For RP leiomyosarcoma (LMS), resection requires a less extended procedure, which depends on vascular involvement because retroperitoneal LMS often originates from major retroperitoneal veins (inferior vena cava, renal veins, gonadal veins, iliac veins). For solitary fibrous tumor, resection often can be performed instead without the need to resect surrounding organs. Retroperitoneal malignant peripheral nerve sheath tumor (MPNST) often, if not always, originates from the femoral nerve and lies between the spine and the psoas muscle. Resection of MPNST thus typically requires removal of the nerve of origin and the immediately adjacent psoas muscle without resection of any visceral organ. For other rarer histologic types, the approach will depend upon the presentation and direct organ involvement. Thus, simply using multi-visceral resection as a surrogate for adequate surgery is very inaccurate. These variegated approaches to histology-specific RPS resection require multiple surgical skills on the one hand and a deep expertise in disease biology on the other hand, together with ability to discuss the best approach within dedicated sarcoma-focused multidisciplinary tumor boards.

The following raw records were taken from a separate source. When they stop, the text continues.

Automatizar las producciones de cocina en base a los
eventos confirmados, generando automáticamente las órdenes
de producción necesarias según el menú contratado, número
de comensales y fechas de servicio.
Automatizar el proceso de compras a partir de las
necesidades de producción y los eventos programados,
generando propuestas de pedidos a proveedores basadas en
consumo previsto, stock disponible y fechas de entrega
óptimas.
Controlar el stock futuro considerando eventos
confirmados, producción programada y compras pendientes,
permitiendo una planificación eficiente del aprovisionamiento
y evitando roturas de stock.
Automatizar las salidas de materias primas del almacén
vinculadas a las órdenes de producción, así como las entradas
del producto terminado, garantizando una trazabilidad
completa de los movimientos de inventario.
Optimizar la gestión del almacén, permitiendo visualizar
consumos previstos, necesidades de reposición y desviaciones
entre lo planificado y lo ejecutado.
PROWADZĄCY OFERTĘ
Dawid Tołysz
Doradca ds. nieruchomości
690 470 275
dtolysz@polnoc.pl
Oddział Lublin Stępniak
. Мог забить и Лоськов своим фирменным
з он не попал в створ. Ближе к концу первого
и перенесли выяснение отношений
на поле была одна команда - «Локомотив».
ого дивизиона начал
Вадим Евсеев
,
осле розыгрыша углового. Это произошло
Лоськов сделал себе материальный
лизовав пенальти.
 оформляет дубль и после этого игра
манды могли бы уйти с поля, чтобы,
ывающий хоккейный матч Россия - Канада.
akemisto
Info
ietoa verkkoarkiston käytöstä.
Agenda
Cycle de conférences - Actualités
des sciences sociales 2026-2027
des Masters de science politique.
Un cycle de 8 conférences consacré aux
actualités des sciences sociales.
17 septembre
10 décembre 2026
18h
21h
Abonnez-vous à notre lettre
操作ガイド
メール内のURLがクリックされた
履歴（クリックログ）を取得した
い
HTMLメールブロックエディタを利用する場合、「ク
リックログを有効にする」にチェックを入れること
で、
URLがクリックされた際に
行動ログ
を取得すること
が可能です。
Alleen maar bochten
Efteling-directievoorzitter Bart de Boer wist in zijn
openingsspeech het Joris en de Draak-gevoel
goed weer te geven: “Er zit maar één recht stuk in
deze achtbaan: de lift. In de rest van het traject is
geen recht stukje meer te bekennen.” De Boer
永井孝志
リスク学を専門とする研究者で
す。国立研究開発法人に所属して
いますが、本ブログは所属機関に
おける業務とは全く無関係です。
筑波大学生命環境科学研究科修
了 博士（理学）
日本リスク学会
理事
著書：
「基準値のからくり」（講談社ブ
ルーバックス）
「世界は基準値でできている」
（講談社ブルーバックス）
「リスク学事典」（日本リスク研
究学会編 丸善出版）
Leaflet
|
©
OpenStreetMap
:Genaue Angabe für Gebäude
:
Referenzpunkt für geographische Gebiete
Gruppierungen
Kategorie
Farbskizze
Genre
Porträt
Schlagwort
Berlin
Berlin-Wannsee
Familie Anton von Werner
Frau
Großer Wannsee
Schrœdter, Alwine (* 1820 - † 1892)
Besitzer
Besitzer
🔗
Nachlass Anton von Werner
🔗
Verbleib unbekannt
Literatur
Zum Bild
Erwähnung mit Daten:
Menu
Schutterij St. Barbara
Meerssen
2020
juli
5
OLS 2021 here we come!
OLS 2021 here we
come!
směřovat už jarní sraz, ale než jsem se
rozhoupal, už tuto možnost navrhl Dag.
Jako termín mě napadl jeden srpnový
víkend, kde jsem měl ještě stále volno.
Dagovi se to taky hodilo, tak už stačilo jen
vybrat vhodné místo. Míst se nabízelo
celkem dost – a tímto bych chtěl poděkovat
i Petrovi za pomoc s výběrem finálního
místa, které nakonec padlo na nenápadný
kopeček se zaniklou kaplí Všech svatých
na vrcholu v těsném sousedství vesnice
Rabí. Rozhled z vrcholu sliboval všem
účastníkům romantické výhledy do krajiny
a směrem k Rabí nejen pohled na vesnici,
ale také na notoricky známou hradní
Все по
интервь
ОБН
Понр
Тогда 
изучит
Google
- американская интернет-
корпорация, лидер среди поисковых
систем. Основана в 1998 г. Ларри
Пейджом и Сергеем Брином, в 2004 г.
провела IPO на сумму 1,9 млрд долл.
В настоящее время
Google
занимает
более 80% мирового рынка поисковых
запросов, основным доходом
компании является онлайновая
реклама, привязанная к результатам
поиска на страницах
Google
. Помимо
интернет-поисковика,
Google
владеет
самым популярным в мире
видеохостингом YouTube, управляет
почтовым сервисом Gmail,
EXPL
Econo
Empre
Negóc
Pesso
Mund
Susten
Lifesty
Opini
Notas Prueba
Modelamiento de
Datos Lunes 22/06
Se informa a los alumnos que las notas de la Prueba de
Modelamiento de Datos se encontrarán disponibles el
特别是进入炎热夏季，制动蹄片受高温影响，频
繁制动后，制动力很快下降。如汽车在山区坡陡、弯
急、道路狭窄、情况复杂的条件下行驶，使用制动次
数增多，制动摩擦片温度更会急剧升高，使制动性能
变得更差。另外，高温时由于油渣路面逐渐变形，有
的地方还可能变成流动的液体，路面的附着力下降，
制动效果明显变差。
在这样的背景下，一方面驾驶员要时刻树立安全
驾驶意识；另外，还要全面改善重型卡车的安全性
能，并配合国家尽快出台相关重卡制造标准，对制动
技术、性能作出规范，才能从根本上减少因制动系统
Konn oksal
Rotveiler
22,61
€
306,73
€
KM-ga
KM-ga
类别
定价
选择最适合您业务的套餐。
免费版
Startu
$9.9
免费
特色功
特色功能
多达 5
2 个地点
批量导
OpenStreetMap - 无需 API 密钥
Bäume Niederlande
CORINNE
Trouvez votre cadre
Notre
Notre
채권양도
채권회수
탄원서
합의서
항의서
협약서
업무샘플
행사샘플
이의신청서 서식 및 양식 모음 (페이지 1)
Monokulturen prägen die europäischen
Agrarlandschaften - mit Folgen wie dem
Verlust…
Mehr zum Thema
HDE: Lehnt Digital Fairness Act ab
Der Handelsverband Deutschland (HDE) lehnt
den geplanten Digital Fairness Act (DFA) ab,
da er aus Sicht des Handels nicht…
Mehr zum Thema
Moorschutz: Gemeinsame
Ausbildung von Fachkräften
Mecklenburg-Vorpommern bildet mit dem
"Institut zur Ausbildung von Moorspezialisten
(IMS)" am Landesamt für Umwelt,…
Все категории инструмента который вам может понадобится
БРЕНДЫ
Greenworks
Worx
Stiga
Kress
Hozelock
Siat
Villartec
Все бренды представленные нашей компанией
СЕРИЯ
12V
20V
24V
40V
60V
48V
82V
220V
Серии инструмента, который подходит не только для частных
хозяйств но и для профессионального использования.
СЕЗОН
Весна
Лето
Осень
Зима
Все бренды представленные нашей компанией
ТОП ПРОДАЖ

Finally, having LVH institutions adopt HVH strategies only in the surgical realm is not sufficient. Great expertise in delivering RT to minimize toxicity while adequately treating the operative bed’s radial margins is required. Furthermore, the recent STRASS trial, the first randomized trial evaluating preoperative RT plus surgery versus surgery alone for primary RPS, demonstrated an overall lack of benefit from RT, with some signals suggesting that preoperative RT may be justifiably considered for well-differentiated LPS.11 Thus, HVHs may now scale back their use of preoperative RT, just as LVHs are using RT more. If those LVHs lack sufficient expertise in delivery of RT from dedicated sarcoma radiation oncologists, this desynchrony could expose patients at LVHs not only to RT without therapeutic benefit (if the teams at the LVHs are not aware of the published data), but also to toxicity from imprecisely delivered RT.

We believe that although understanding how patients are treated at a country level is important, every effort should be made to foster regionalization to high-volume RPS centers. The importance of experience in resection of other malignancies, such as pancreatic and esophageal cancers, has been recognized for decades. It is time to encourage better regionalization for RPS resections, acknowledging the various financial and travel challenges this poses. This will be the “simplest” and only way to improve quality of care and hence the chance of cure for RPS in the years to come.